“On Christ the solid rock I stand
All other ground is sinking sand”
It’s a traditional hymn, as least for someone growing up in Southern Baptist church. But lately I’ve been understanding the meaning in a whole different way.
See, I’ve been working a lot in the past week on being prayerfully present, staying in touch with God as often as I can to keep my focus on the way I can minister in that moment, the things He means for me to be doing by placing me where I am, as first mentioned here. Mostly it ends up about being there for the children or for the family in general. That’s not to say that I’m putting myself on the back burner. It’s just that I believe God placed me in the honored and fortunate position of stay-at-home-mom mostly to take care of those around me. By raising good, Godly children, I can minister far beyond my own reach.
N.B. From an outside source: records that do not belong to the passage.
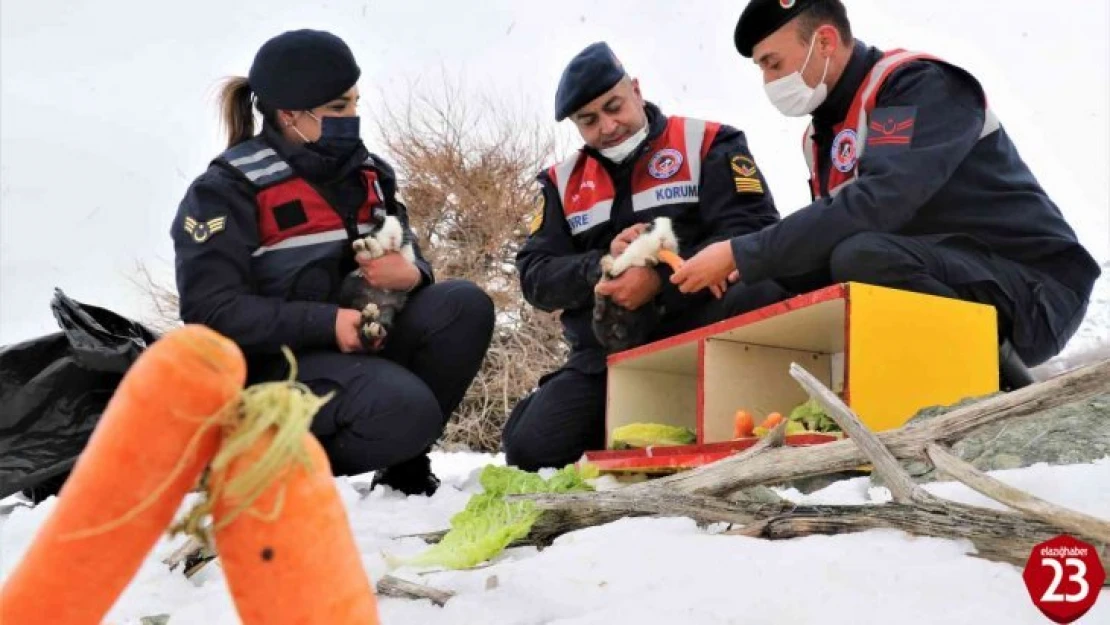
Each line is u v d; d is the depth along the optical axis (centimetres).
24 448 354
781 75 379
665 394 414
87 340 353
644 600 161
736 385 348
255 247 358
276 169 362
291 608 81
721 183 425
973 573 154
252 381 365
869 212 331
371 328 354
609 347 412
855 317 290
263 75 354
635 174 438
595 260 423
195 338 76
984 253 348
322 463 84
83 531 79
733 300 399
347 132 364
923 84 351
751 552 177
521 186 973
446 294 384
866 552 167
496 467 232
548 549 201
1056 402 170
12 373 356
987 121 363
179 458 78
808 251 339
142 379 76
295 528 80
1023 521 161
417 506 311
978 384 311
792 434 286
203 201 352
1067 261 354
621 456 348
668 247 398
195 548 215
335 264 367
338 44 362
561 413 428
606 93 425
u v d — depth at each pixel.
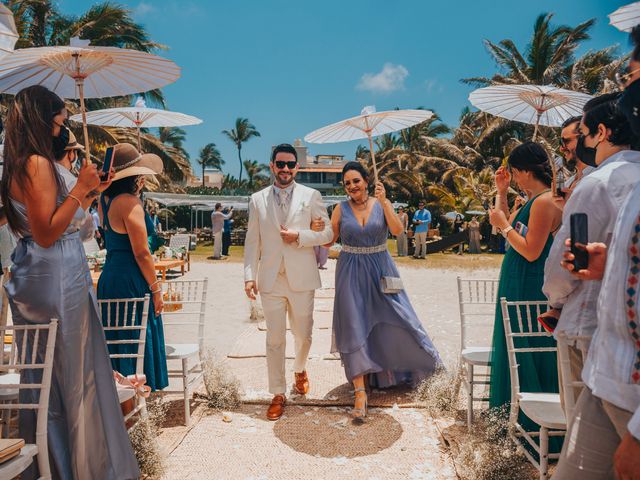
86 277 2.41
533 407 2.50
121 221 3.43
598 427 1.47
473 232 22.42
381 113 4.05
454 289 10.73
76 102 21.28
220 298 9.54
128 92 3.17
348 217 4.09
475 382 3.42
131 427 2.98
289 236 3.77
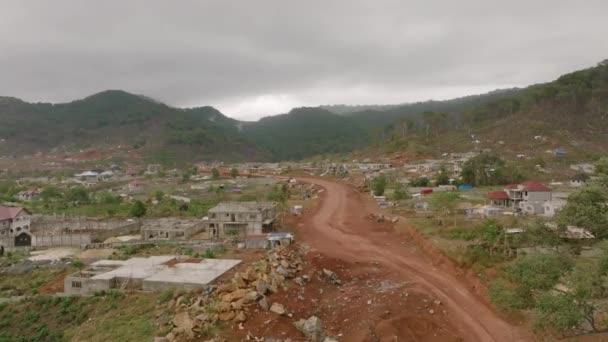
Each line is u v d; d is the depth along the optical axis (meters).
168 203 118.12
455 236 65.06
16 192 155.50
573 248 41.09
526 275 34.94
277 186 141.12
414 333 38.84
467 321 40.84
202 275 52.19
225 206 82.44
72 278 53.72
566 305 30.16
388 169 176.00
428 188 121.06
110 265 60.34
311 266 56.78
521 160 156.00
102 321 46.00
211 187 151.75
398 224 81.19
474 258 53.09
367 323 40.69
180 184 176.25
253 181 177.50
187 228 79.19
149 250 70.62
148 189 163.00
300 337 38.16
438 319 41.38
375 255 63.44
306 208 106.50
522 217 75.31
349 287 51.09
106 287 52.62
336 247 68.62
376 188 120.12
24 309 52.44
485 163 137.88
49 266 66.94
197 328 38.25
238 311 40.31
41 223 94.44
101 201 130.00
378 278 53.44
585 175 116.06
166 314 43.69
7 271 65.62
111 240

But it’s a funny thing, this prayerfully present business. I feel like I’m there, and then I’m not. A moment passes, my focus slips, and that sand slides out from beneath me. I struggle again to the top of the hill–to that little peak of Solid Rock I see above me–and attain it for a second. Then the process starts all over again. It’s like climbing a sand dune, a very steep sand dune, always shifting under my feet.
The other thing: I always thought of the sinking sand as quicksand, dragging me underneath. But in this analogy, the one where the sand is sinking but only from underneath my feet, there’s a giant pillowy area of sinking sand at the bottom. Imagine instead of not climbing, of sliding down that hill and laying sprawled out in the cushiony comfort all that sinking sand provides. The sun is warm, the sand is soft, the struggle is over.
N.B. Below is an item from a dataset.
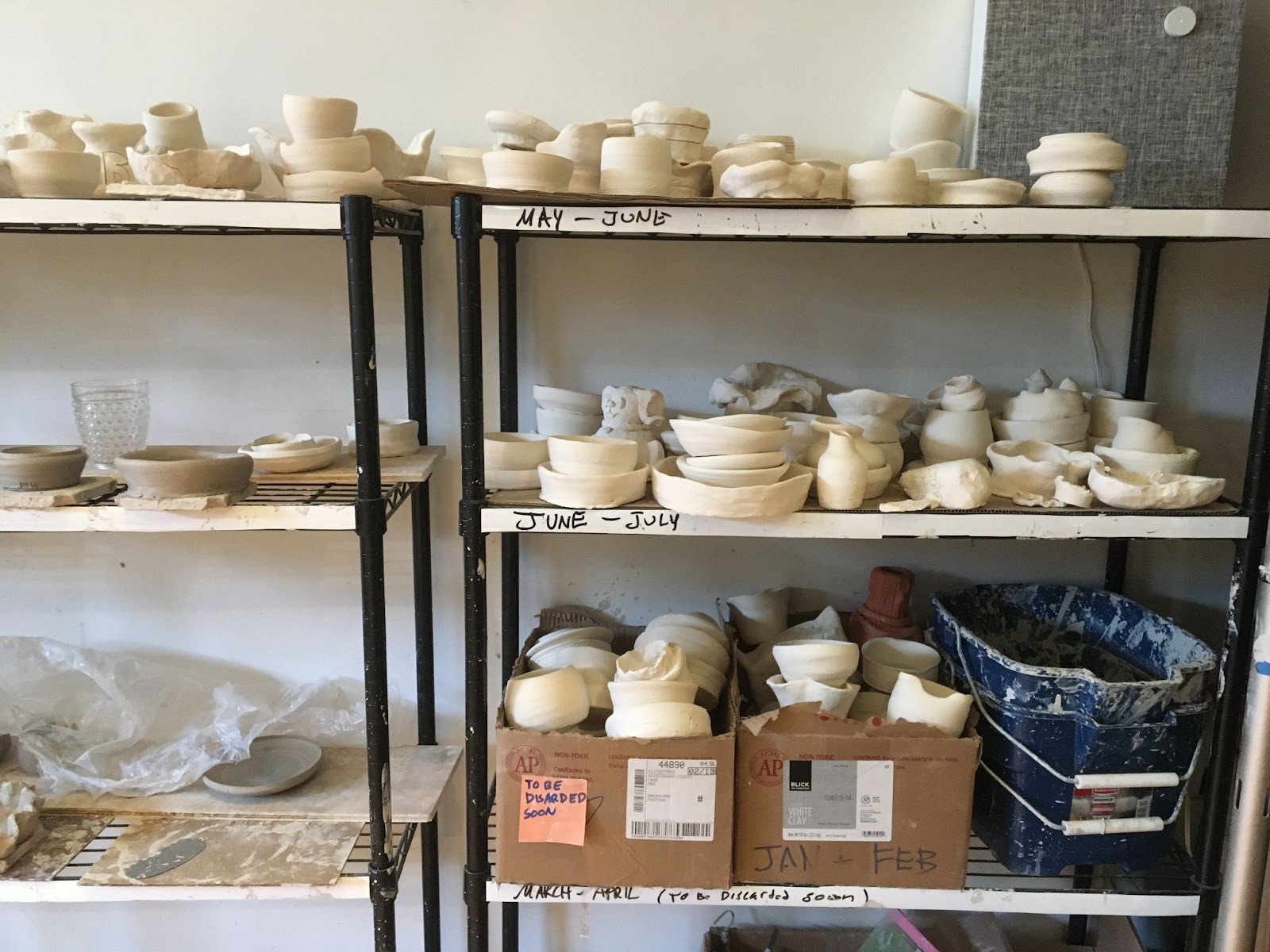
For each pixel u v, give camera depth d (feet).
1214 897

I’ve never been so tempted by sinking sand.
But as I keep climbing, do I start to clear away the sand? Is the rock ever bigger, so that I can get my feet on it and rest? I know there will never really be rest, not until heaven, but I also like to think that this prayerfully present thing will someday become a habit, and in being a habit will become less like a constant struggle and more like, oh, a balancing act. Not that I think a balancing act is easy, but right now, it sounds a whole lot more appealing than the slipping sand dune.